Projections for the rail project have always been naive. Advocates for the project’s 2008 ballot initiative claimed that it could replace up to 92 million car trips annually, the sort of wild prediction one usually finds in a five-year plan released by a politburo. Since voters approved the project, however, its difficulties have only compounded. More than three years later, not a single inch of track has been laid. Cost projections have ballooned from $40 billion to nearly $100 billion. And California voters now oppose the program by a margin of 59 percent to 31 percent, according to a Field Poll.

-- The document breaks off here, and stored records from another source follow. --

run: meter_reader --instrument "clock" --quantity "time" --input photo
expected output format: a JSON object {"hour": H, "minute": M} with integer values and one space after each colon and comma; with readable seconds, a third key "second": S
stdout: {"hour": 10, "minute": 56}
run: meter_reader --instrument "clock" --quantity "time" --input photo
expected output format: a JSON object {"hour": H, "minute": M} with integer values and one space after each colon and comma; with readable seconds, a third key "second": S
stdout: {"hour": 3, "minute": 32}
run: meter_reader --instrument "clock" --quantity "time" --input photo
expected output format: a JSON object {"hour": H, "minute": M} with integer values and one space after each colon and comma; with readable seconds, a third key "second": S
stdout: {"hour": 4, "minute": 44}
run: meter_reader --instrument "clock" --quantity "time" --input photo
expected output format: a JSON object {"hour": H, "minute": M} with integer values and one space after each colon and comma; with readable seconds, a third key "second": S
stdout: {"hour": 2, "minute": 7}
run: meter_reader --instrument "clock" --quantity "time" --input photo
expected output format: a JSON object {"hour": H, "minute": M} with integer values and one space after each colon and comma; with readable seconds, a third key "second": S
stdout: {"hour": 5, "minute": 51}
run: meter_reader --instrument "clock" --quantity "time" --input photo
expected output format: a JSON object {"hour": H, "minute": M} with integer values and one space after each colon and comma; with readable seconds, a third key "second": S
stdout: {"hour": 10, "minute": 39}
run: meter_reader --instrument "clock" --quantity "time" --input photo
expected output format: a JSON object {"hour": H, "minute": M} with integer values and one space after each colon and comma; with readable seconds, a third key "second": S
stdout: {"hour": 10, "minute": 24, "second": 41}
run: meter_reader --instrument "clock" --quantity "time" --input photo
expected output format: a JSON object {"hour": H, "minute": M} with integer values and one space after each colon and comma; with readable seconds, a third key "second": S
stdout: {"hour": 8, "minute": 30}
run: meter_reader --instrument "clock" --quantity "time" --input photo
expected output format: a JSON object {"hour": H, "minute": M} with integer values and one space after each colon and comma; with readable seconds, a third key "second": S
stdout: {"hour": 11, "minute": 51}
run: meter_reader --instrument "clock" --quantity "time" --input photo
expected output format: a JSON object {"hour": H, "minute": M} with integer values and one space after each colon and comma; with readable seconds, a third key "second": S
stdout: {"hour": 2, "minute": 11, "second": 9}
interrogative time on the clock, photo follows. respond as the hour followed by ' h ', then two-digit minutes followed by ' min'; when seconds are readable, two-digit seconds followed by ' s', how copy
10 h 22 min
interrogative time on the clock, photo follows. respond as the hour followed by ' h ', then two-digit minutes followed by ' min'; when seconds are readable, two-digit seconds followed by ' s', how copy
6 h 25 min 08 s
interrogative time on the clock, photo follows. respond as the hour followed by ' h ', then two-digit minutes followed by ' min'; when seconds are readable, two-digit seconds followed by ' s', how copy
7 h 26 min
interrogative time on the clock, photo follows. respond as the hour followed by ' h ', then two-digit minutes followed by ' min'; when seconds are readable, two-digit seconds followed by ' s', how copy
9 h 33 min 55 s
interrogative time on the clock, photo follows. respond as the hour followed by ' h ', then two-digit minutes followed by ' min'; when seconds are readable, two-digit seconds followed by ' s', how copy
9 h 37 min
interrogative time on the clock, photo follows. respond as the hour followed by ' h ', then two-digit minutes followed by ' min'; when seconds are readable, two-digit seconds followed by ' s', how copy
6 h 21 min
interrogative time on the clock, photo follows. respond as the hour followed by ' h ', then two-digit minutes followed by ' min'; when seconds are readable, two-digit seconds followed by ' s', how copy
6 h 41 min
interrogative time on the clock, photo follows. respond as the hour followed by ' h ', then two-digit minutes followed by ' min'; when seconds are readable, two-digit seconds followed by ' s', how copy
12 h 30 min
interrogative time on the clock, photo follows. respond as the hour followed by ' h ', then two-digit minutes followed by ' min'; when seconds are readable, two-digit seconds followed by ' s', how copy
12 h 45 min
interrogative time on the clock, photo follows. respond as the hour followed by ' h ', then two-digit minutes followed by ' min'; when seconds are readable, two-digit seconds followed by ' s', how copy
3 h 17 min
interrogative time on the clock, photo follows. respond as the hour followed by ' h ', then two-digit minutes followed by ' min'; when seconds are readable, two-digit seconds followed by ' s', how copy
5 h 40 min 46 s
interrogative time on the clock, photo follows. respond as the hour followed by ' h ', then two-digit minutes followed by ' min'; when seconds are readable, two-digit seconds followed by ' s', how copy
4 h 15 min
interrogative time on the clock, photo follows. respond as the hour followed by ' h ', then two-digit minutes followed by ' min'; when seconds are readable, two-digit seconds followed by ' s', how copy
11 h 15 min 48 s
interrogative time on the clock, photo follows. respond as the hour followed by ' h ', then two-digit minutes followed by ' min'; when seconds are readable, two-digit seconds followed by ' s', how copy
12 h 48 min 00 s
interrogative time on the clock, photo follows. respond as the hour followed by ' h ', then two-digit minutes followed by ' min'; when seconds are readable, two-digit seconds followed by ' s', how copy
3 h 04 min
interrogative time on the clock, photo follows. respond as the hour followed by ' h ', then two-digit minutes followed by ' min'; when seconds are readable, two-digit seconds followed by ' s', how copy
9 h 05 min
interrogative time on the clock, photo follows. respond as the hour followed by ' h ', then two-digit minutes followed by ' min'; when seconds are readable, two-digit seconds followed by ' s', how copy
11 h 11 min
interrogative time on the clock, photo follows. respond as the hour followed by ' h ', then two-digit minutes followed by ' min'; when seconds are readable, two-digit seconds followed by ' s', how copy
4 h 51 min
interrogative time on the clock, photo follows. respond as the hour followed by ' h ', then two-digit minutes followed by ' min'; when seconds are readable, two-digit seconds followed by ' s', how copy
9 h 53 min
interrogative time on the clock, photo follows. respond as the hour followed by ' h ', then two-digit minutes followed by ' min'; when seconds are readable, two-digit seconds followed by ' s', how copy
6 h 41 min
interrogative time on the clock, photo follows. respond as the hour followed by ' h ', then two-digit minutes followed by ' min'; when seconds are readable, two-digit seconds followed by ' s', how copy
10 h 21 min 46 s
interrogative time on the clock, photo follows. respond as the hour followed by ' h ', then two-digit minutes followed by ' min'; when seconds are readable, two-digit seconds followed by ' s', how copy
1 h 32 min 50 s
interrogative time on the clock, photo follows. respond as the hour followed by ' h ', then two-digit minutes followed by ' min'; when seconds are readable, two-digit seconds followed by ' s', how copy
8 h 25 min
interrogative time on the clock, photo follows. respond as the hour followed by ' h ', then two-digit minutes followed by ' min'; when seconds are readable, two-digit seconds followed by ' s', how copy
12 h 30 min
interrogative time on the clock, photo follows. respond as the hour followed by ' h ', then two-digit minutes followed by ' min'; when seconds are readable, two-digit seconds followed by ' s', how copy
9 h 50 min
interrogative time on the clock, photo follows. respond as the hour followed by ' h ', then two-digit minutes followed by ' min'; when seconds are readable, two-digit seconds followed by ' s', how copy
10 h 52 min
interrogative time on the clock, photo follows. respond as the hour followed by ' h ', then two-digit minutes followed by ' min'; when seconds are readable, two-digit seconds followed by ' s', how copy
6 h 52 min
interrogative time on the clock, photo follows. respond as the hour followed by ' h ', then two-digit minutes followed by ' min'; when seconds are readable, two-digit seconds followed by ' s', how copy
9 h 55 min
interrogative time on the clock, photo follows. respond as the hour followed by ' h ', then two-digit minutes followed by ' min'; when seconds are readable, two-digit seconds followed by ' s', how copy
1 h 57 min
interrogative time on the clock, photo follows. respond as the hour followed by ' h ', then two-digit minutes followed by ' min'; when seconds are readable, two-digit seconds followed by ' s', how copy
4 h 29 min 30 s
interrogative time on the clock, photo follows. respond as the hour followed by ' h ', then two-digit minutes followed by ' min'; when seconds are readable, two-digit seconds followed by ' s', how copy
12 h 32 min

For now, then, it looks as if the automobile will remain the centerpiece of California transportation—and it’s past time for the state’s elected officials to recognize this reality. They need to get serious about expanding freeway supply and setting up market mechanisms, such as congestion pricing, to manage demand. Otherwise, they risk a continued drag on the state’s productivity—and sooner or later, public resentment, too. Even California drivers have a limit to their patience.